In a place where he was supposed to find enemies, Jesus found a woman who shared his concerns and values. He found someone who wanted to be faithful to the law of God and to worship in spirit and in truth. He found someone wanting to dig in, to question and debate what it means to be faithful. If Jesus had done the proper thing and avoided Samaria, he would not have encountered this woman.

I wonder how often we avoid going to certain parts of the city, certain events, or activities because we think they are intended for those “others,” people that are not like us. It is easy to get into certain patterns that keep us in our own little bubble. Sometimes, like the people who avoided Samaria, we do this out of fear. Sometimes it is just a habit.

In a world where there is so much divisiveness, we need to take ourselves off the usual path and go into the places we don’t normally go. We might, surprisingly, find common ground—people who share our concerns and values for including and welcoming, supporting people in poverty, working for reconciliation, and caring for the earth.

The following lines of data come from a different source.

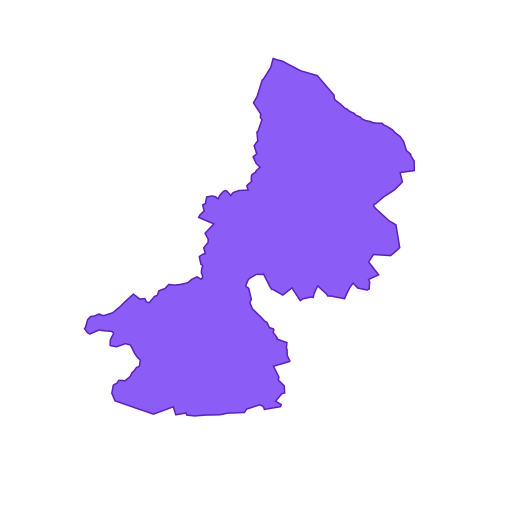 Giade, Bauchi, Nigeria (orthographic projection), rotated 204°
{"feature_id": "59680162B9145923747098", "entity_name": "Giade", "entity_type": "district", "adm_level": 2, "iso_a3": "NGA", "parent_name": "Nigeria", "parent_adm1": "Bauchi", "projection": "orthographic", "projection_center": [10.272, 11.415], "detail": "fine", "context": "isolated", "style": "filled", "palette": "violet", "viewbox_px": 512, "rotation_deg": 204, "n_neighbors": 0, "source": "geoboundaries", "source_scale": "gbopen_adm2", "svg_char_len": 3911}
<svg xmlns="http://www.w3.org/2000/svg" viewBox="0 0 512 512"><g transform="rotate(204 256 256)"><path d="M320.7,443.4L319.2,434.3L321.2,420.4L321.6,419.7L321.9,419.4L319.9,402.0L320.6,394.9L309.5,387.7L308.3,384.2L306.0,383.0L304.9,370.6L305.6,369.6L301.1,361.6L301.6,360.9L302.5,355.9L296.9,349.7L299.0,345.4L293.4,340.6L288.4,338.8L290.5,334.1L290.5,332.3L292.7,328.9L292.8,327.4L291.3,323.5L290.2,322.8L293.0,316.7L292.5,315.8L290.0,313.0L296.4,309.8L298.6,308.7L298.6,308.3L301.2,306.2L302.9,304.1L303.6,301.0L308.9,303.4L310.5,303.3L312.1,301.7L313.6,297.2L313.9,292.7L317.1,293.7L320.5,293.0L325.1,289.9L323.6,283.4L325.5,281.0L321.7,276.0L323.9,270.9L324.1,267.9L307.6,268.2L311.8,256.1L306.4,251.8L305.3,248.7L307.1,242.2L303.3,237.5L305.4,235.9L307.6,232.4L302.9,226.0L302.0,226.0L300.4,224.9L300.5,222.4L299.1,218.4L296.7,216.2L296.2,214.8L296.5,212.4L301.4,213.0L305.1,208.7L306.1,206.7L307.4,203.9L309.9,201.9L313.0,199.6L314.7,198.5L317.0,197.2L318.7,196.2L319.8,195.9L324.1,194.5L325.1,191.8L325.1,191.2L325.3,191.1L325.3,190.9L325.7,190.0L325.8,189.3L326.0,188.7L326.7,188.6L330.7,184.5L330.5,183.6L330.4,183.1L330.3,180.9L330.1,179.5L331.0,179.1L331.8,178.2L332.3,177.9L332.7,175.9L333.4,173.9L334.6,170.0L337.2,169.3L340.3,171.9L343.2,170.2L344.7,169.4L352.5,171.3L357.3,160.4L359.9,153.6L363.8,145.9L370.8,139.6L372.8,139.2L375.6,139.3L379.1,135.5L382.5,133.5L383.9,129.4L382.7,121.3L383.1,119.9L378.5,117.3L378.0,117.3L376.1,117.1L374.1,119.3L371.2,122.5L368.9,124.9L365.7,125.4L357.7,128.3L355.1,128.0L354.9,127.7L354.6,126.6L355.0,120.6L354.7,119.4L353.3,115.9L352.8,114.9L346.5,116.3L345.9,116.9L339.7,122.8L336.6,123.3L334.4,123.6L332.6,122.1L331.4,121.1L328.5,118.7L327.1,117.6L324.3,115.9L322.6,115.0L319.3,113.9L319.1,112.6L317.8,108.7L318.3,106.9L319.6,105.9L320.1,104.7L320.4,102.2L321.8,98.9L321.8,95.0L322.0,94.6L325.1,88.4L326.9,88.2L330.5,86.7L330.8,86.5L331.3,83.2L333.6,80.5L333.8,79.7L331.9,72.0L325.8,66.3L311.6,67.6L309.5,67.7L307.9,67.9L306.3,68.0L304.9,68.1L299.3,68.6L293.1,69.2L285.4,69.8L270.2,84.6L264.8,78.4L264.7,78.3L256.1,84.1L254.5,82.5L246.8,85.0L237.3,90.2L224.7,96.1L218.0,100.9L203.0,108.3L202.3,112.3L192.1,121.5L189.3,121.6L189.2,121.6L187.6,121.1L185.9,119.2L185.0,119.9L172.3,128.3L172.5,130.5L179.0,131.3L176.4,140.7L174.1,142.6L177.4,148.9L185.1,151.7L185.8,154.7L186.1,154.9L195.2,162.4L191.7,165.4L182.7,173.0L182.3,173.8L187.1,177.9L189.5,183.1L190.8,184.3L192.5,189.4L203.2,188.7L203.4,189.9L209.4,193.3L209.5,195.5L210.5,196.5L214.6,196.0L216.8,197.9L219.0,199.8L221.5,200.0L227.6,202.7L227.8,202.6L237.8,206.3L242.6,210.9L242.6,211.2L242.7,214.6L249.5,223.5L253.2,224.2L253.4,228.9L253.4,231.1L252.6,233.3L248.3,239.3L242.1,242.0L241.7,242.5L232.0,234.7L231.6,234.2L228.1,231.9L227.2,232.3L215.6,231.2L210.2,241.5L197.4,233.2L196.0,235.7L189.1,240.9L186.9,241.4L187.5,244.4L187.7,249.5L187.4,253.8L175.7,249.8L174.3,248.6L169.5,250.5L168.1,250.5L164.8,251.4L157.7,253.0L157.8,256.8L157.5,264.8L156.3,270.7L150.0,268.1L140.6,270.1L139.2,271.8L141.6,278.5L143.6,280.3L136.3,288.7L150.7,296.4L149.3,305.1L133.2,311.1L129.9,317.8L128.1,322.1L140.8,341.4L148.6,342.2L166.5,348.2L169.0,349.7L169.3,350.8L167.9,352.6L163.4,361.9L157.8,370.5L156.1,373.3L152.4,383.2L158.3,390.9L157.3,391.5L146.1,398.4L150.1,407.1L152.9,408.9L153.9,409.7L156.0,411.0L156.0,411.9L161.4,413.5L167.8,420.7L173.0,423.8L177.1,424.7L180.2,425.7L182.3,426.7L189.5,427.7L192.5,427.6L194.6,428.6L198.8,426.9L199.7,426.5L203.7,425.2L205.6,425.5L211.0,424.3L213.0,424.3L215.1,424.3L217.1,425.3L219.2,425.3L222.3,425.2L222.8,425.5L224.3,426.2L226.4,426.2L229.5,426.2L232.6,427.2L234.6,427.1L237.0,427.9L237.5,428.1L240.8,429.1L244.9,430.1L245.8,430.4L248.0,431.1L250.3,434.8L259.4,439.1L273.3,445.7L290.2,443.4L294.4,443.6L298.0,443.9L299.5,444.0L303.6,444.2L307.9,444.5L310.7,444.8L317.9,443.6L320.0,443.6L320.7,443.4Z" fill="#8b5cf6" stroke="#5b21b6" stroke-width="1.5"/></g></svg>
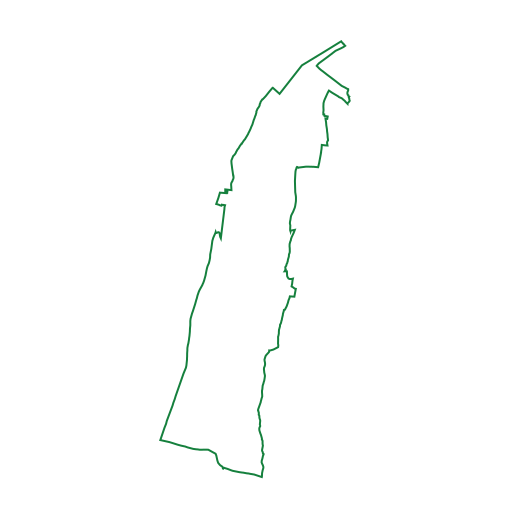 Cernatesti, Dolj, Romania, rotated 274°
{"feature_id": "2599482B72523042760761", "entity_name": "Cernatesti", "entity_type": "district", "adm_level": 2, "iso_a3": "ROU", "parent_name": "Romania", "parent_adm1": "Dolj", "projection": "equal_earth", "projection_center": [23.471, 44.445], "detail": "fine", "context": "isolated", "style": "outline", "palette": "green", "viewbox_px": 512, "rotation_deg": 274, "n_neighbors": 0, "source": "geoboundaries", "source_scale": "gbopen_adm2", "svg_char_len": 6048}
<svg xmlns="http://www.w3.org/2000/svg" viewBox="0 0 512 512"><g transform="rotate(274 256 256)"><path d="M476.1,326.0L465.4,311.1L449.4,288.5L419.4,268.2L425.0,261.0L424.7,260.6L420.9,257.8L416.2,254.6L413.0,252.0L412.8,251.5L412.4,251.4L412.1,251.0L409.9,249.8L408.7,249.6L407.6,249.1L407.0,249.2L406.1,249.0L404.6,248.3L403.1,247.3L400.2,246.3L399.9,246.3L399.0,246.4L398.4,246.2L396.3,245.8L395.7,245.5L393.0,244.8L391.6,244.3L386.8,243.2L384.5,242.3L382.8,241.8L379.4,240.5L378.4,240.0L377.1,239.6L371.6,236.8L370.5,235.9L367.5,234.2L367.3,233.9L367.0,234.0L366.5,233.4L364.8,232.3L361.9,230.9L361.4,230.4L359.9,229.6L359.3,229.4L358.6,229.0L357.7,228.7L356.9,228.4L355.5,227.5L354.0,226.2L349.9,224.9L349.0,224.8L346.7,225.1L341.2,226.2L338.1,226.9L334.7,227.6L334.7,227.8L333.1,228.1L332.1,228.1L331.1,227.9L330.2,227.5L329.2,227.3L327.6,226.5L327.0,226.3L326.4,226.2L325.2,226.2L323.3,226.5L320.0,226.9L320.3,220.7L318.6,220.8L318.6,222.9L318.2,223.0L317.9,222.8L317.5,222.8L316.8,222.9L316.6,222.7L316.7,215.6L311.2,214.4L305.8,212.9L305.1,212.7L304.6,215.1L304.1,216.4L303.8,218.0L304.8,218.3L304.6,219.5L304.7,219.9L304.5,221.6L303.7,221.4L302.8,221.2L300.4,221.2L271.2,219.7L272.7,218.9L276.0,218.1L276.6,217.8L277.0,217.4L277.1,217.0L277.1,216.6L276.4,215.4L276.2,214.9L276.3,214.6L276.5,214.3L277.0,214.1L276.5,214.0L271.2,212.1L268.1,211.4L259.9,210.9L254.4,210.2L251.1,210.3L248.4,210.0L245.6,209.5L242.5,208.4L240.7,208.0L240.1,207.9L237.3,207.5L233.0,207.0L227.7,205.9L225.3,205.2L223.8,204.6L223.3,204.5L218.6,202.3L216.6,201.5L212.5,200.4L209.6,199.9L208.1,199.5L203.6,198.6L196.3,196.8L194.2,196.2L188.8,195.1L186.6,195.0L182.3,195.3L178.8,195.2L175.7,195.3L171.6,195.2L169.1,195.0L168.2,195.0L164.1,194.6L162.6,194.3L159.8,194.0L158.6,194.0L157.1,194.1L154.2,194.1L150.7,194.3L149.4,194.3L147.6,194.4L141.8,194.2L139.7,193.9L133.7,191.9L110.6,185.6L107.5,184.9L103.8,183.8L101.0,183.2L85.2,178.5L82.3,178.0L78.3,176.7L65.7,173.4L64.3,182.7L63.4,186.5L62.3,191.0L61.6,194.5L61.0,198.7L60.3,201.1L59.2,206.8L59.0,209.8L59.0,211.4L58.8,213.5L59.2,218.0L59.4,221.0L59.4,222.0L57.2,226.7L56.4,228.5L55.9,229.5L54.2,230.3L49.4,231.7L48.4,232.1L47.0,232.7L45.0,234.6L44.1,236.0L43.5,237.1L43.0,237.5L41.7,237.8L41.6,238.1L42.4,238.5L42.5,238.9L42.2,240.0L41.6,242.6L40.6,245.8L40.1,247.6L39.8,249.9L39.2,254.6L39.0,257.3L39.0,258.2L38.5,262.6L38.6,263.0L38.4,264.6L38.3,265.2L37.9,269.4L35.9,277.2L36.7,277.3L39.8,277.2L42.8,277.6L45.0,278.1L46.0,278.1L47.6,277.5L49.4,276.5L50.5,276.0L51.2,276.0L52.2,276.0L54.4,276.5L57.2,276.9L58.5,277.4L58.9,277.4L59.2,277.3L59.4,276.7L60.9,276.4L61.4,276.0L62.4,275.6L63.2,275.6L66.3,276.0L67.4,276.1L68.4,275.8L69.7,275.6L71.3,275.5L72.1,275.4L72.8,275.1L73.2,274.7L74.5,274.6L77.9,273.4L79.1,272.8L82.1,271.6L83.1,271.4L84.5,271.3L86.1,271.8L86.3,272.0L86.8,272.0L87.5,271.9L88.2,271.6L91.9,271.7L92.8,271.5L93.9,271.0L94.9,270.7L96.6,270.5L97.3,270.3L97.8,269.8L99.1,269.8L99.7,269.8L100.3,269.5L101.5,269.2L101.7,268.9L102.0,268.8L102.8,268.8L103.7,269.0L110.5,270.9L111.0,270.9L113.0,271.3L114.2,271.5L115.0,271.7L115.8,271.9L116.4,272.0L118.3,271.8L120.4,271.5L122.1,271.4L123.6,271.6L127.1,271.7L129.5,272.3L130.7,272.5L132.2,272.9L134.3,273.1L137.0,273.3L138.3,273.0L140.2,272.4L143.7,271.8L144.7,271.8L145.4,271.9L146.4,272.3L147.9,272.6L149.0,272.6L150.7,272.3L151.9,271.9L153.4,271.7L156.8,272.5L158.0,273.2L161.0,275.6L161.5,275.7L162.7,275.8L162.6,276.2L162.9,277.2L163.9,279.9L166.6,284.4L168.1,284.5L168.9,284.4L170.1,284.1L174.3,283.9L176.6,283.7L177.2,283.7L177.8,283.9L180.1,284.2L182.0,284.1L184.1,284.1L184.8,284.3L185.5,284.4L187.3,284.8L189.0,284.8L189.5,284.9L190.2,285.4L192.1,285.8L193.1,285.9L194.0,286.2L195.5,286.3L199.0,286.9L200.1,286.9L203.3,287.6L204.1,287.6L204.4,288.0L204.4,288.5L205.1,288.9L206.4,289.4L207.7,290.0L211.6,291.1L213.3,291.4L213.9,291.5L214.9,291.8L216.2,292.3L218.1,292.6L218.1,297.1L226.0,298.0L226.1,297.1L226.8,295.9L227.2,295.4L228.1,293.6L231.0,294.0L234.0,294.1L236.0,294.4L235.5,292.8L235.4,291.2L235.8,290.0L237.0,289.1L237.8,288.6L239.3,288.3L242.9,287.9L243.0,287.8L242.9,287.6L242.7,285.6L243.4,286.0L243.9,286.0L244.8,286.6L245.0,286.4L245.6,286.2L246.7,286.0L247.2,286.1L248.3,286.8L250.1,287.1L251.1,287.6L251.5,287.7L252.1,287.7L252.8,288.0L254.5,288.1L257.7,288.8L260.0,288.8L261.4,289.3L262.8,289.4L266.2,289.1L267.9,288.8L270.3,288.7L272.8,289.2L274.3,289.7L275.2,289.7L277.4,290.3L281.5,291.9L284.8,292.9L283.7,288.8L283.0,288.7L284.0,288.3L285.1,288.2L288.9,288.1L290.6,287.6L291.2,287.5L293.1,287.6L294.4,287.8L296.8,288.0L297.8,288.1L298.8,288.3L300.1,288.8L302.6,289.9L306.9,291.3L308.6,291.6L312.0,291.9L313.6,292.0L317.0,291.8L318.5,291.6L322.4,290.7L333.5,289.6L340.6,289.5L343.0,289.5L344.8,289.7L346.1,290.2L346.5,290.4L347.1,290.3L347.7,290.7L347.6,291.2L347.2,291.8L347.0,292.2L347.3,292.9L348.2,297.6L348.5,299.0L348.7,300.6L349.0,307.4L348.9,311.8L353.2,312.5L363.8,313.7L364.7,313.7L362.4,313.5L367.5,313.9L371.4,313.9L371.2,317.2L371.2,319.6L373.7,319.0L374.5,319.0L375.4,319.2L376.3,319.8L377.6,319.6L379.5,319.2L382.5,318.8L385.4,318.2L387.5,317.9L391.4,317.0L394.1,316.6L398.0,315.7L397.8,317.5L400.2,317.8L400.4,316.3L400.5,314.5L400.6,314.4L402.0,314.2L402.0,313.3L402.4,313.3L403.7,313.1L406.2,313.2L409.7,312.8L413.2,312.7L415.3,313.1L417.2,313.7L422.9,315.8L425.1,316.7L426.1,317.2L424.2,320.5L420.8,327.2L420.5,327.4L420.2,328.0L419.5,330.1L419.0,331.1L418.2,332.0L416.9,333.8L416.2,334.4L414.2,336.7L414.5,336.7L414.9,336.8L415.8,337.6L416.5,338.2L417.2,338.6L417.7,338.6L418.1,338.3L419.7,338.0L420.5,337.5L420.8,337.5L421.5,337.9L421.7,337.4L421.9,337.2L422.2,337.0L422.8,336.9L423.0,336.5L423.3,336.2L424.5,335.8L425.3,335.8L425.8,335.8L427.6,336.4L428.0,336.4L428.9,336.3L429.3,334.9L430.1,333.4L431.7,329.6L436.6,322.3L441.8,314.3L445.2,309.3L445.7,308.4L447.3,306.2L449.9,303.3L451.1,304.1L452.6,305.3L460.7,314.8L466.2,321.0L469.2,326.4L470.6,328.7L471.9,330.3L472.8,329.3L473.4,328.9L474.0,327.9L474.8,327.4L475.2,326.7L476.1,326.0Z" fill="none" stroke="#15803d" stroke-width="2"/></g></svg>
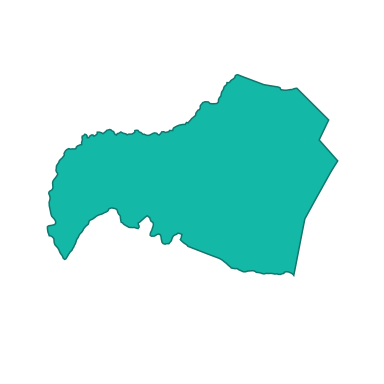 the district of Maracás, Bahia, Brazil, rotated 77°
{"feature_id": "56859067B13324935934873", "entity_name": "Maracás", "entity_type": "district", "adm_level": 2, "iso_a3": "BRA", "parent_name": "Brazil", "parent_adm1": "Bahia", "projection": "albers", "projection_center": [-40.57, -13.536], "detail": "fine", "context": "isolated", "style": "filled", "palette": "teal", "viewbox_px": 384, "rotation_deg": 77, "n_neighbors": 0, "source": "geoboundaries", "source_scale": "gbopen_adm2", "svg_char_len": 5059}
<svg xmlns="http://www.w3.org/2000/svg" viewBox="0 0 384 384"><g transform="rotate(77 192 192)"><path d="M140.4,319.7L142.0,319.5L143.4,318.8L144.9,319.1L145.8,320.0L146.7,321.0L147.7,322.2L148.8,323.6L149.8,324.7L151.0,325.5L152.2,325.9L154.0,326.1L156.1,326.4L157.3,326.9L158.5,328.2L159.1,330.2L159.9,331.4L161.3,331.9L163.1,331.6L164.9,331.5L166.7,331.8L167.9,332.4L169.8,333.5L171.7,333.9L173.8,334.2L176.2,334.2L179.3,334.3L181.5,334.4L183.9,334.2L185.6,333.3L186.9,332.5L188.4,331.9L190.1,331.5L192.0,332.0L192.9,333.5L192.9,336.5L192.7,339.0L193.2,340.6L194.6,341.0L195.9,341.2L198.7,341.4L200.7,341.1L202.5,341.0L203.1,339.3L204.4,338.1L206.4,337.1L207.9,337.3L209.6,337.6L211.4,337.6L212.8,337.3L215.3,335.9L216.4,335.3L218.8,334.6L221.5,334.2L223.1,333.6L224.3,333.0L225.6,332.6L227.5,332.4L229.0,331.3L228.8,330.0L227.3,328.5L226.1,327.3L225.1,326.5L224.1,325.3L223.1,324.3L222.4,323.1L221.4,321.7L220.2,320.9L219.2,319.7L217.5,318.6L216.4,317.5L215.3,316.7L213.8,315.9L212.2,314.9L210.9,313.4L209.7,312.4L208.3,311.4L207.2,309.9L206.0,308.0L204.5,306.6L203.4,305.8L202.3,304.4L201.5,303.2L200.9,302.2L200.2,300.5L198.8,299.5L197.3,298.9L196.5,297.5L196.2,295.9L195.9,294.6L195.0,292.5L194.0,290.5L193.4,288.2L193.3,286.2L193.2,284.7L192.9,283.4L192.5,282.2L192.2,280.3L191.7,278.6L191.0,277.7L189.9,277.0L189.5,275.5L189.4,273.8L190.1,272.4L190.8,270.7L192.1,269.2L193.7,268.9L195.3,268.9L197.3,268.3L198.4,267.6L199.6,267.3L201.0,267.6L202.4,267.7L204.3,267.8L205.6,267.8L206.3,266.7L207.9,265.9L209.3,264.6L210.9,262.8L212.3,261.3L212.9,259.4L213.4,257.4L213.6,256.1L214.5,254.7L215.5,252.8L214.4,251.5L213.2,251.2L211.5,251.6L210.1,251.4L209.7,250.0L209.1,248.8L208.1,247.1L207.2,245.4L206.4,244.0L205.6,242.3L205.1,240.9L206.6,239.7L207.8,238.9L209.5,238.9L211.4,238.4L212.8,236.9L214.9,236.9L216.8,237.7L218.6,238.9L220.1,239.7L221.5,240.9L222.9,241.9L224.7,242.5L225.9,241.5L226.5,238.7L226.1,237.1L225.5,235.7L225.4,234.1L226.3,232.6L228.5,232.2L230.8,232.5L232.3,232.5L234.3,232.5L235.8,231.7L236.8,229.9L236.6,228.4L237.2,226.2L235.7,224.3L234.9,223.1L232.6,221.8L231.4,220.8L230.5,219.8L230.0,218.4L229.8,216.6L228.9,215.0L229.9,212.9L231.0,211.4L233.0,212.3L234.4,212.9L235.8,214.1L237.6,213.0L239.0,212.0L240.4,210.9L241.3,209.9L242.5,208.9L244.0,208.2L256.4,190.0L262.9,180.2L264.1,178.9L265.5,177.5L266.9,176.5L268.1,175.5L269.5,174.4L271.4,173.2L273.5,171.6L274.9,170.8L275.5,169.4L276.4,167.3L276.7,165.3L278.3,163.9L279.3,162.5L280.1,161.5L281.3,159.9L281.8,157.7L281.6,155.5L281.9,153.4L282.2,151.3L282.5,149.9L283.3,148.7L284.8,147.3L285.5,145.1L286.4,143.2L287.4,141.7L288.0,140.2L288.0,138.0L288.6,135.8L288.9,134.5L289.1,133.1L289.7,131.6L290.6,129.8L290.8,127.7L291.7,126.4L292.2,124.4L291.9,122.7L292.0,120.9L291.0,120.0L290.9,118.2L291.5,116.1L292.8,114.3L293.8,113.0L295.0,112.1L296.1,111.6L289.5,108.6L259.4,95.2L243.6,88.1L226.1,72.5L218.4,65.5L204.1,52.6L199.0,47.6L194.5,43.0L169.9,56.4L156.4,45.7L154.4,44.1L152.6,42.6L118.5,64.0L114.5,66.5L114.3,68.0L114.4,69.9L114.7,71.7L114.3,73.1L114.2,75.4L114.0,77.5L113.7,78.8L113.2,80.1L112.3,82.4L110.2,82.8L109.1,84.4L107.8,87.6L103.6,97.8L90.9,116.9L88.3,120.6L87.9,121.8L88.3,123.5L90.2,124.7L91.0,126.0L91.5,127.5L92.2,129.2L93.4,130.4L93.7,131.8L93.3,133.3L94.4,133.7L95.6,134.8L96.2,136.2L97.0,137.2L98.2,137.8L99.5,138.7L101.3,140.6L103.3,141.6L105.1,142.3L106.1,143.9L107.8,145.3L109.0,145.7L110.5,146.2L111.3,147.8L111.2,149.3L110.9,150.7L110.5,152.8L109.7,154.7L108.0,155.7L107.4,157.5L107.0,159.0L107.2,160.2L107.3,161.4L108.4,162.7L109.2,163.8L110.1,164.7L111.4,164.9L112.6,165.4L113.5,166.4L113.6,167.7L114.7,169.0L116.0,170.4L118.2,171.3L119.1,173.2L119.8,174.4L120.4,175.8L121.8,177.5L122.7,178.9L123.8,180.2L123.0,181.5L123.6,182.5L124.7,183.4L124.3,184.7L124.1,186.0L124.0,187.5L124.0,189.2L124.3,191.5L124.8,193.4L125.5,195.6L126.4,196.3L127.8,197.0L127.4,198.2L127.0,200.1L128.1,200.9L128.0,202.7L128.0,204.7L126.9,205.9L126.6,208.0L128.0,209.4L129.1,211.2L128.2,212.5L126.9,213.1L126.0,215.1L126.1,217.0L126.7,219.0L127.1,221.1L126.7,223.2L125.7,224.6L124.9,225.6L124.8,226.9L123.6,227.6L122.5,228.5L121.6,230.0L119.8,230.8L119.3,232.4L119.3,233.9L120.8,234.2L121.6,236.0L122.1,238.1L121.6,239.3L121.4,240.6L121.7,242.4L120.5,243.3L119.6,245.1L118.8,246.4L117.5,247.8L118.4,250.2L118.3,251.6L119.5,252.8L118.4,254.1L116.8,254.6L115.5,254.8L114.5,256.2L113.3,256.9L112.6,258.1L112.7,259.6L112.8,261.3L113.6,262.3L114.3,263.9L115.2,265.6L113.9,266.9L112.8,268.9L112.4,270.9L114.0,271.3L114.8,272.7L115.3,273.8L115.4,275.2L114.2,275.6L113.8,276.9L114.4,278.8L115.9,280.4L115.5,281.9L113.8,281.6L112.5,282.1L111.6,283.4L112.7,285.0L112.9,286.4L114.5,287.0L116.3,287.0L117.7,287.7L119.0,288.5L121.0,288.8L120.9,290.4L121.1,291.6L121.4,293.3L122.3,294.7L123.6,295.3L123.6,296.9L123.1,298.8L122.9,300.8L122.0,302.3L122.5,304.4L123.4,306.0L124.4,306.9L125.7,308.0L127.4,308.1L128.8,309.8L129.7,310.9L130.3,312.1L131.0,313.3L131.8,314.3L133.4,315.3L134.9,317.1L136.3,318.3L138.2,318.8L140.4,319.7Z" fill="#14b8a6" stroke="#0f766e" stroke-width="1.5"/></g></svg>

The woman at the well might have been worn down by life, but the common ground that she and Jesus found, across the divisiveness of their communities and cultures, created a space where streams of life-giving water could flow. Jesus needed the connection as much as she did. He needed someone who understood what he was trying to do. The encounter sparked in her the possibility that life could be different than what it was. This was a mutual connection.

It wasn’t just Jesus and the woman who were a part of this connection. The disciples had to wrestle with their involvement. They were now staying in a community considered unclean. They weren’t supposed to be there and they were certainly not supposed to be eating and drinking together. The people that the woman when and found were also changed by the encounter with Jesus. There was a ripple effect—one person stepping off the path into a place they weren’t “supposed to be” changed individual lives and changed the relationships between people who held longstanding animosity.

What would happen this Lent, if each of us stepped off our normal path, and stepped into a place we weren’t supposed to be. What would happen if we stepped into someone else’s world. Would the life-giving water flow between us? Would that life-giving water bubble over into the world? What would the ripple effect be like?

I invite you to consider where you could step off your normal path and encounter someone you wouldn’t normally meet. See what happens.